Stored entries
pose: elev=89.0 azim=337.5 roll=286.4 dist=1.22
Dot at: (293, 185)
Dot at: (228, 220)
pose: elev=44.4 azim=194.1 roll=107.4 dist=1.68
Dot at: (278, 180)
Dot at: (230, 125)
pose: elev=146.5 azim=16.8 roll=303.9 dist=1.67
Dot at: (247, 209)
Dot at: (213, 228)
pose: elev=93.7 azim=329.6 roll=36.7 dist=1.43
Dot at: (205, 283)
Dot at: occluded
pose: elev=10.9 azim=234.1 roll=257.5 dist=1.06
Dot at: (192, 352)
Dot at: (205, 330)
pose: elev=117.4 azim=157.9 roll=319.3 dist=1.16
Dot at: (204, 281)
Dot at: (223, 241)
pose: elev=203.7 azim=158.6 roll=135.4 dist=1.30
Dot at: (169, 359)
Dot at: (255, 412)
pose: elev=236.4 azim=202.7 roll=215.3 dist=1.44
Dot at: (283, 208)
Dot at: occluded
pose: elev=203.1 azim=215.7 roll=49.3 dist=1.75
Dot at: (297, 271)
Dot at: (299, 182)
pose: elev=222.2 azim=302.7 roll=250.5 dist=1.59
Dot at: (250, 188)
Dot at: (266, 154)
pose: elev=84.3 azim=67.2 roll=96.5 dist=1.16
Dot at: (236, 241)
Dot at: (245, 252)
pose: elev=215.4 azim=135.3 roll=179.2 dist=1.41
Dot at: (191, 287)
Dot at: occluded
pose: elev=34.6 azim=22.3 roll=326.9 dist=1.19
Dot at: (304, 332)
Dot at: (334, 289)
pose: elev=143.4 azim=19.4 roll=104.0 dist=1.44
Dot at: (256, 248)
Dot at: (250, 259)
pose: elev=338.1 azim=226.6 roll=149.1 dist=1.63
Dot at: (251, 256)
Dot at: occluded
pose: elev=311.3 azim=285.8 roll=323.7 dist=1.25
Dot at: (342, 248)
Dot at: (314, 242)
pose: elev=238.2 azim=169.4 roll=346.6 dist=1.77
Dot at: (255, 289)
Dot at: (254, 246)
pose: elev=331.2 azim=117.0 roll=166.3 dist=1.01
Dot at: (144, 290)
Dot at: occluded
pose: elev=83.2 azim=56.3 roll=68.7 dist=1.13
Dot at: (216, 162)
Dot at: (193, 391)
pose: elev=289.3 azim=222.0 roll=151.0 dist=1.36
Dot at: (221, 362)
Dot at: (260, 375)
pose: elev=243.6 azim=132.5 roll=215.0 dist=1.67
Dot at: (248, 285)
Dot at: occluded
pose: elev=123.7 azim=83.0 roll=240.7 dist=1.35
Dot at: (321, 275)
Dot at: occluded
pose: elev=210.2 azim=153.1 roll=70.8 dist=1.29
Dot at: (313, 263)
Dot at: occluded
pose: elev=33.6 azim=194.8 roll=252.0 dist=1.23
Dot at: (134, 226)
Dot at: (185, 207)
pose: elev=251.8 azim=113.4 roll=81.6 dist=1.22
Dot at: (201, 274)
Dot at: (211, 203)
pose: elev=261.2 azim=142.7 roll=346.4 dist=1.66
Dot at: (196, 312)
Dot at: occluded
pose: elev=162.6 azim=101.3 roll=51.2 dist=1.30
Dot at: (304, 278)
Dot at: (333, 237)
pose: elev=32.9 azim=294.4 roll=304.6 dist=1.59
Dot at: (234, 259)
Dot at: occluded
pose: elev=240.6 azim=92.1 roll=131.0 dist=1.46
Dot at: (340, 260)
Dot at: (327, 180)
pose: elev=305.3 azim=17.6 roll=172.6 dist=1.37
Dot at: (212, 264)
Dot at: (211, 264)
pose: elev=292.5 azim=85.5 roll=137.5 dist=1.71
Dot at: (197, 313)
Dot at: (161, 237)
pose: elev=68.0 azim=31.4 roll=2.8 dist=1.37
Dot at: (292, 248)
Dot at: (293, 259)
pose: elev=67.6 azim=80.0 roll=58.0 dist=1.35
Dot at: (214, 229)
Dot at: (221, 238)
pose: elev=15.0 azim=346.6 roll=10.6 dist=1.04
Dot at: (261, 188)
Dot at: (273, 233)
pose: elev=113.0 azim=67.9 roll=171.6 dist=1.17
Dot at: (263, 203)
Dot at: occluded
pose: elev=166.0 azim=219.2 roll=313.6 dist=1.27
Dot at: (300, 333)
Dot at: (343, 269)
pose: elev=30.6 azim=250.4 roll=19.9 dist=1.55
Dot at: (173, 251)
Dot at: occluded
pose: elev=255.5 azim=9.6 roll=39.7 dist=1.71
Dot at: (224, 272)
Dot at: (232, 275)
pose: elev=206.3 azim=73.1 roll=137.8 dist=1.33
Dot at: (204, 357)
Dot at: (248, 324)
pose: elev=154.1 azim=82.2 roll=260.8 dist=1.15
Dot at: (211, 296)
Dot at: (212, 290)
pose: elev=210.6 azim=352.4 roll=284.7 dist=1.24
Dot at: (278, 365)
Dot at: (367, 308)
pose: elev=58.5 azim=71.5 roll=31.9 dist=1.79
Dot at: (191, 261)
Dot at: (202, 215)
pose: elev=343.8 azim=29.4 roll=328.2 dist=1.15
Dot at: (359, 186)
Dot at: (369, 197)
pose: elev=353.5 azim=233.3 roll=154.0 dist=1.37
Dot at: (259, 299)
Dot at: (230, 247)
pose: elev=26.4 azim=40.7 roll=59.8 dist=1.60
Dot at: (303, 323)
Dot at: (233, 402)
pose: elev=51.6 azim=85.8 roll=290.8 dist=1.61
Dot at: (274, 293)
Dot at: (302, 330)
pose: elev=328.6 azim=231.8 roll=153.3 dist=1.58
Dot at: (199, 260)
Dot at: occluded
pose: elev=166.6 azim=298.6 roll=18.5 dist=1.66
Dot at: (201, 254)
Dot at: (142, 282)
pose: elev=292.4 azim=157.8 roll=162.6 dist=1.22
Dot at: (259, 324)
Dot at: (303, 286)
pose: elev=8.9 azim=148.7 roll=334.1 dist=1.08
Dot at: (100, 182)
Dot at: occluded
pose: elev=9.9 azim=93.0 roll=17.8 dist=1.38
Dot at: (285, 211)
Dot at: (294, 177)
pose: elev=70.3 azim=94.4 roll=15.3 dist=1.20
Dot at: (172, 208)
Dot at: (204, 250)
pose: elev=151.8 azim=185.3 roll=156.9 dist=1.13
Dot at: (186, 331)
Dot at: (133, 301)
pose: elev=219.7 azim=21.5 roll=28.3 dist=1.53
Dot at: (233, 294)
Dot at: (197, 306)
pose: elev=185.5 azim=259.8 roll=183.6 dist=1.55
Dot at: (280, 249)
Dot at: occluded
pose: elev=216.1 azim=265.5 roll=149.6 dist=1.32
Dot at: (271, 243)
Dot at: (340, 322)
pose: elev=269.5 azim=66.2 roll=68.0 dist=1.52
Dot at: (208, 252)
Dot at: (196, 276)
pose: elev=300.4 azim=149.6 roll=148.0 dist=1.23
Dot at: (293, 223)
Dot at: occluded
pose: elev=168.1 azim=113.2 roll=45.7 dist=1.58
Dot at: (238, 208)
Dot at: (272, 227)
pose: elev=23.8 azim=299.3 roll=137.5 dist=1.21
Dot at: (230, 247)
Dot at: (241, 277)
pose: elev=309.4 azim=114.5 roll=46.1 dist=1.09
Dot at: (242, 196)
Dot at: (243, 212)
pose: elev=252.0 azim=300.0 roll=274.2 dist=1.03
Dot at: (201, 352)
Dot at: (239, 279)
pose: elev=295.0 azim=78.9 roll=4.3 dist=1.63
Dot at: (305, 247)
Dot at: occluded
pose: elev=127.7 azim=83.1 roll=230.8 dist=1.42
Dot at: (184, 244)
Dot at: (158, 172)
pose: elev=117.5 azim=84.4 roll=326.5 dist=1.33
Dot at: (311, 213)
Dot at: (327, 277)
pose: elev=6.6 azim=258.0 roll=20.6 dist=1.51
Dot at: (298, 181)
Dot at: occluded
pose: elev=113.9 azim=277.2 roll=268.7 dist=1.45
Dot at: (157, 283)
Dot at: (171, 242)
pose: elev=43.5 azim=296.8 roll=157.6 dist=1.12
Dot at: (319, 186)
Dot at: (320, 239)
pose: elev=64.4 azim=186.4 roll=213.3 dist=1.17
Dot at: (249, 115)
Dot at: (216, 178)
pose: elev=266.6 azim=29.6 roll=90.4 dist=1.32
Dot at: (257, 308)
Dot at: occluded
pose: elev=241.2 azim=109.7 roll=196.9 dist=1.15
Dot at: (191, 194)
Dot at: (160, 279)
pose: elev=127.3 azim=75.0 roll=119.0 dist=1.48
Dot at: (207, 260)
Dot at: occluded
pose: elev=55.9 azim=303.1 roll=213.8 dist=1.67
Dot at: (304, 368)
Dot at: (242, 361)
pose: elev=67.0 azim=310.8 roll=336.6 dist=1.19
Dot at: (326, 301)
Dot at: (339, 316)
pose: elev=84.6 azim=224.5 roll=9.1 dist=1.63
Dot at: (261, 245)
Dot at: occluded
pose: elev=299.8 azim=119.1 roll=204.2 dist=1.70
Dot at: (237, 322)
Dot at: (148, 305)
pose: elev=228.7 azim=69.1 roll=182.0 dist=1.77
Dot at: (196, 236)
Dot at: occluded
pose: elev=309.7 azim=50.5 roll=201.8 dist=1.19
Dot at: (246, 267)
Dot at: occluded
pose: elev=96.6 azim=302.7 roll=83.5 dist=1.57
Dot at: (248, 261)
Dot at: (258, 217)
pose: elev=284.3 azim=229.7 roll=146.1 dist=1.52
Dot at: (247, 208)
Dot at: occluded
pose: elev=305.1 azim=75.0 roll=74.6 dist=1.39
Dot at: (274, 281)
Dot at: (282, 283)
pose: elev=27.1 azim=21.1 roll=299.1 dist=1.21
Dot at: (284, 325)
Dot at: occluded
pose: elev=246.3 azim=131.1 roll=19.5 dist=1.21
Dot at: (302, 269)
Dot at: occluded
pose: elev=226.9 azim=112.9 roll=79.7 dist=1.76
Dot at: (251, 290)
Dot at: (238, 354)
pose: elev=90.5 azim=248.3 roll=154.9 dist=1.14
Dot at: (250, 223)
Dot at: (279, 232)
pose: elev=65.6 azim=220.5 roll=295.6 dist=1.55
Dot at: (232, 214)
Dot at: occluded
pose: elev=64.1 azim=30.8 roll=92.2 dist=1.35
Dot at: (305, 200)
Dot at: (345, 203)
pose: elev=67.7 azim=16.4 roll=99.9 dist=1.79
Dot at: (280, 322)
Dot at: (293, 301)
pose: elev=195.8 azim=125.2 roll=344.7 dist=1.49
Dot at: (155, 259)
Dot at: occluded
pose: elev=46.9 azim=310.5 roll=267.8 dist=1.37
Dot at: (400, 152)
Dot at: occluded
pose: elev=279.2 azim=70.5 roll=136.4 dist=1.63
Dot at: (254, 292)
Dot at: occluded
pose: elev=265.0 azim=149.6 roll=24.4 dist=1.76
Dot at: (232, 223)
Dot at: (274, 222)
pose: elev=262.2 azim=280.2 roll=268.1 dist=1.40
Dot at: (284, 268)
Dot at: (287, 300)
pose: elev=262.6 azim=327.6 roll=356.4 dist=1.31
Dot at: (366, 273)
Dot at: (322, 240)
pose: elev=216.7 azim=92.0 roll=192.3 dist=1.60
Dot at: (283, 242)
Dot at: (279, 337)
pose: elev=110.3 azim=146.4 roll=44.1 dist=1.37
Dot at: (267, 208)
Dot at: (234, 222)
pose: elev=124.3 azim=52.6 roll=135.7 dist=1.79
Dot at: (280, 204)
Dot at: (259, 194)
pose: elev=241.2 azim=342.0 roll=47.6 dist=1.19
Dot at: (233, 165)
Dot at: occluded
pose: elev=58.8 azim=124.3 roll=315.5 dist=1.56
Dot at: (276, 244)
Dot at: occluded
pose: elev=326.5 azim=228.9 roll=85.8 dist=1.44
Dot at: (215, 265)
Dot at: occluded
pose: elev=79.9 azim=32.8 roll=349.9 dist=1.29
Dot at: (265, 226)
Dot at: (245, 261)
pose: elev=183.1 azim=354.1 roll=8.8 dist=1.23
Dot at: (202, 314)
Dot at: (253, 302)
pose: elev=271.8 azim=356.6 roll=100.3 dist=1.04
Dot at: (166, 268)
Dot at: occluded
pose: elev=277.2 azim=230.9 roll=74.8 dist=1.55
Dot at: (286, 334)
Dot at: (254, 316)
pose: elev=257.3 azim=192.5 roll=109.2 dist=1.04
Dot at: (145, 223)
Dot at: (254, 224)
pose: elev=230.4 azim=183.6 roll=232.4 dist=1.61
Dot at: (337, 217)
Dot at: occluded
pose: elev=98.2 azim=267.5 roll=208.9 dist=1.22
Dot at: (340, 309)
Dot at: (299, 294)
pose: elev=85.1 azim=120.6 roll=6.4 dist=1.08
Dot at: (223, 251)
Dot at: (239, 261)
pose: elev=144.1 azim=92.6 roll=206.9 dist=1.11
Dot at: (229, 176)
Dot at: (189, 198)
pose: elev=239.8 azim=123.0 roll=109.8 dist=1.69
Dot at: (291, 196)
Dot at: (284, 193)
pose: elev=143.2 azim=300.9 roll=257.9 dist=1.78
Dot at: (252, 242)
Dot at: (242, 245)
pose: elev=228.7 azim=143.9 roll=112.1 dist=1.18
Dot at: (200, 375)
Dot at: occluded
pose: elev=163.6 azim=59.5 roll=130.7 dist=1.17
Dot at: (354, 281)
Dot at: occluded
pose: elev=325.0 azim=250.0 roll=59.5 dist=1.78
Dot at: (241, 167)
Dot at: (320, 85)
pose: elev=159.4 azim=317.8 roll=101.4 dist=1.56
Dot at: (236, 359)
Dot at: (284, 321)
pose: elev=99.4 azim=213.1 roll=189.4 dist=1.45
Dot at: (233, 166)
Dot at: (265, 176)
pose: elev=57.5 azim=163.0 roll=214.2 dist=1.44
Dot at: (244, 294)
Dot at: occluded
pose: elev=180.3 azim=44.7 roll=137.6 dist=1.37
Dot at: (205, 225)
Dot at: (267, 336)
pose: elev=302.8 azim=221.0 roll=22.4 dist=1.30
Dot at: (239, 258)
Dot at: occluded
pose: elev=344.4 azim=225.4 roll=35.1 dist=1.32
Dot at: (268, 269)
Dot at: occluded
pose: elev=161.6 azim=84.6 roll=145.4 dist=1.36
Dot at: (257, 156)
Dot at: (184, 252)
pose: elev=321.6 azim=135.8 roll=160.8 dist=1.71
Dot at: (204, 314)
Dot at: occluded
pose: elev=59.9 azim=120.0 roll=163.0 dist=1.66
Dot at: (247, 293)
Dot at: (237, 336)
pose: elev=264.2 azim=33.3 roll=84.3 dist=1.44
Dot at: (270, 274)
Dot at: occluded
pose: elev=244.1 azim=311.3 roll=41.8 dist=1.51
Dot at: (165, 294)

WHAT YOU NEED TO DO: Rewrite the lines starting at the one that contains "pose: elev=219.7 azim=21.5" and ending with the one that contains "Dot at: (239, 279)", replacing "pose" with "camera" and keeping everything else the same.

CORRECT RESPONSE:
camera: elev=219.7 azim=21.5 roll=28.3 dist=1.53
Dot at: (233, 294)
Dot at: (197, 306)
camera: elev=185.5 azim=259.8 roll=183.6 dist=1.55
Dot at: (280, 249)
Dot at: occluded
camera: elev=216.1 azim=265.5 roll=149.6 dist=1.32
Dot at: (271, 243)
Dot at: (340, 322)
camera: elev=269.5 azim=66.2 roll=68.0 dist=1.52
Dot at: (208, 252)
Dot at: (196, 276)
camera: elev=300.4 azim=149.6 roll=148.0 dist=1.23
Dot at: (293, 223)
Dot at: occluded
camera: elev=168.1 azim=113.2 roll=45.7 dist=1.58
Dot at: (238, 208)
Dot at: (272, 227)
camera: elev=23.8 azim=299.3 roll=137.5 dist=1.21
Dot at: (230, 247)
Dot at: (241, 277)
camera: elev=309.4 azim=114.5 roll=46.1 dist=1.09
Dot at: (242, 196)
Dot at: (243, 212)
camera: elev=252.0 azim=300.0 roll=274.2 dist=1.03
Dot at: (201, 352)
Dot at: (239, 279)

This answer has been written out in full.